Seperti yang telah dipaparkan
sebelumnya, bahwa lliterasi Indonesia sudah mulai berkembang pada era orde lama
dan orde baru. Bukti perkembangan literasi dalam hal teknologi seperti pada era
rezim Soeharto Indonesia bisa membuat mobil kebanggan yaitu “Timor”, membuat
pesawat sendiri yang dirancang Mantan Presiden Negeri ini, Habibie. Yang
dinamai “N250”. Ini membuktikan bahwa pada zaman itu literasi di Indonesia
sudah berkembang pesat. Lalu kenapa sekarang tidak? Jawabannya adalah karena
literasi tidak dikembangkan lagi. Akibatnya, aspek – aspek lain pun ikut
merosot seperti dalam hal teknologi, olahraga, politik, pendidikan dan
sebagainya.
Yang harus dirubah adalah
berliterasiya dan cara mengajarkan literasinya. Seperti yang diakatakan Prof.

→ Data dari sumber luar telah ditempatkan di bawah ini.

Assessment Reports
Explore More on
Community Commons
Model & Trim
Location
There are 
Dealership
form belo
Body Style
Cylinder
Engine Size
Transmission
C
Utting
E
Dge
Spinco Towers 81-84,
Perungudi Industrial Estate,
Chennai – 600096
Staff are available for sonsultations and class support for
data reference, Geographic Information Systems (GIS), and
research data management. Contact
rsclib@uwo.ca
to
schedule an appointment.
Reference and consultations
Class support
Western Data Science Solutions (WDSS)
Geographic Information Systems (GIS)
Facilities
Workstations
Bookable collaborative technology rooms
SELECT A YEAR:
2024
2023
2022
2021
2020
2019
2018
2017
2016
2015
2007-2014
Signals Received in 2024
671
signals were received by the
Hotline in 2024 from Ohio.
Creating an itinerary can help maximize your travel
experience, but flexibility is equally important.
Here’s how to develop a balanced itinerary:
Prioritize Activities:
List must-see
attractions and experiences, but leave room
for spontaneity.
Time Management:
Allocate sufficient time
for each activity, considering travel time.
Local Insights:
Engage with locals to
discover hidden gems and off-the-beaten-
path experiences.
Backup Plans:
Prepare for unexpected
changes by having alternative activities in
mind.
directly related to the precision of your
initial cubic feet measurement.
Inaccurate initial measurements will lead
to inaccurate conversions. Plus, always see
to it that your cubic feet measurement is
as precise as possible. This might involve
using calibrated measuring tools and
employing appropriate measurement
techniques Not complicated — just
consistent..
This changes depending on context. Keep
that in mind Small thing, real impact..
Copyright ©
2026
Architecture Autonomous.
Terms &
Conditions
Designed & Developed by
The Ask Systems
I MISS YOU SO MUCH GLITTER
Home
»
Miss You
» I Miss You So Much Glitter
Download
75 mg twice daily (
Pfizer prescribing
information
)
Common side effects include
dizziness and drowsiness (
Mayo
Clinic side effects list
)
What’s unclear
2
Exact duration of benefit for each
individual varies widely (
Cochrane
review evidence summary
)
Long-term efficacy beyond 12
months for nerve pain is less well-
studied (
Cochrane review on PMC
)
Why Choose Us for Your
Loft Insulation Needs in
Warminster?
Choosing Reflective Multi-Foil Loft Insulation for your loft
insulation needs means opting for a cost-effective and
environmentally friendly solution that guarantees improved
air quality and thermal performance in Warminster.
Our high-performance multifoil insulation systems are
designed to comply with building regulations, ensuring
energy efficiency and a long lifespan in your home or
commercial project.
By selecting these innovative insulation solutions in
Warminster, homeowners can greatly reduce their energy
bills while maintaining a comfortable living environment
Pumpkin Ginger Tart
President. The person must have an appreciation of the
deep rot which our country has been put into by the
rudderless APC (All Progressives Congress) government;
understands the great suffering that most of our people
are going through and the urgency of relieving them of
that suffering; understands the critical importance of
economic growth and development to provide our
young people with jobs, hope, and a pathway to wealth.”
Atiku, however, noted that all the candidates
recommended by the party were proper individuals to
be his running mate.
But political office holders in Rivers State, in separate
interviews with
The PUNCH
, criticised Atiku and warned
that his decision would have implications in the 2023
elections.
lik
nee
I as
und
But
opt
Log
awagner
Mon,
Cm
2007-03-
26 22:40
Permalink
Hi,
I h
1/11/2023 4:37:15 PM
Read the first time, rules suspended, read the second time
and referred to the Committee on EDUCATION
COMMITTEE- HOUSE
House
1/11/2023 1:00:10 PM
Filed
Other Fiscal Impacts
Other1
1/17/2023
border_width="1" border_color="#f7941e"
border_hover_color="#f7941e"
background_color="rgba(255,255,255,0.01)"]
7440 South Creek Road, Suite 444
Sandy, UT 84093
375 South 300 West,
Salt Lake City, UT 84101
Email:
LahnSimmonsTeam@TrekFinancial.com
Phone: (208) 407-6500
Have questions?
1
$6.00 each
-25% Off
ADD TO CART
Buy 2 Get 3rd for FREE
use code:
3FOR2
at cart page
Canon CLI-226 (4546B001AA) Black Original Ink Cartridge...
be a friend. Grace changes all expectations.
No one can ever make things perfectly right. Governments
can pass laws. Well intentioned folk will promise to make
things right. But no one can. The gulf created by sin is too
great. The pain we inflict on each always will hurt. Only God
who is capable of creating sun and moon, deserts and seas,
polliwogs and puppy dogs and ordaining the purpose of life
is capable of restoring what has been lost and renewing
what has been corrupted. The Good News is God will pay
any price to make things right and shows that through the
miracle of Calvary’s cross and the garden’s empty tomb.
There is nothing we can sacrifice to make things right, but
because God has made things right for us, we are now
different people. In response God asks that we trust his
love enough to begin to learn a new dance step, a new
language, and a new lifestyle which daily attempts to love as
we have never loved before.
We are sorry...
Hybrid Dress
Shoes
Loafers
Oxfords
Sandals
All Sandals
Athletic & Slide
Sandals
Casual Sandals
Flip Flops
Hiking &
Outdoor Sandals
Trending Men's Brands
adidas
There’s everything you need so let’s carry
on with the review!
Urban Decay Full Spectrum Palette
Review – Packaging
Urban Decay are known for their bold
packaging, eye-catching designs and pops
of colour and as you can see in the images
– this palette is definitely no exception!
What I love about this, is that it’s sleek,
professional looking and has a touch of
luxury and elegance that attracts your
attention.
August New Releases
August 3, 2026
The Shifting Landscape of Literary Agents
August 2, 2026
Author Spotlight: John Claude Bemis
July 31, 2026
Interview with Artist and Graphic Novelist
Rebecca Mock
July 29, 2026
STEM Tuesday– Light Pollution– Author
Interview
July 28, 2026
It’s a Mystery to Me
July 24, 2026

Chaedar dalam bukunya bahwa mengajarkan literasi pada intinya menjadikan
manusia yang secara fungsional mampu berbaca – tulis, terdidik, cerdas dan
menunjukkan apreasi terhadap sastra. Untuk itu Prof. Chaedar menjelaskan
beberapa paradigma pembelajaran literasi. Sebagai berikut :
Ø Decoding.
Belajar Bahasa dimulai dengan menguasai bagian – bagian
bahasa. Seperti dengan memaknai kode bahasa.
Ø Keterampilan
(Skills)
Pada paradigma ini, fokus pembelajaran terletak pada
penguasaan sistem Morfemik Bahasa. Seperti cara memaknai bentuk – bentuk bahasa
seperti morfem dan kosa kata. Pada pembelajaran ini diharapkan mampu
berliterasi secara mandiri.
Ø
Bahasa secara utuh (Whole
Language)
Paradigma ini mengajarkan makna bahasa secara utuh. Seperti mengumpulkan data,
membuat hipotesis, menguji hiptesis dan menngubah hipotesis terus menerus. Pada
intinya literasi membuat masyarakat kita terdidik, cerda dan berbudaya.
Literasi juga tidak mesti mengandalkan membaca dan menulis. Melainkan juga
menggunakan bahasa itu secara fasih, efektif dan kritis (Chaedar Alwashilah :
166). Dengan kata lain, berliterasi didalam negeri sama seperti membangun
negeri itu sendiri. Mengangkat citra masyarakatnya sehingga menjadi terdidik, cerdas,
berbudaya dan mampu bersaing di dunia.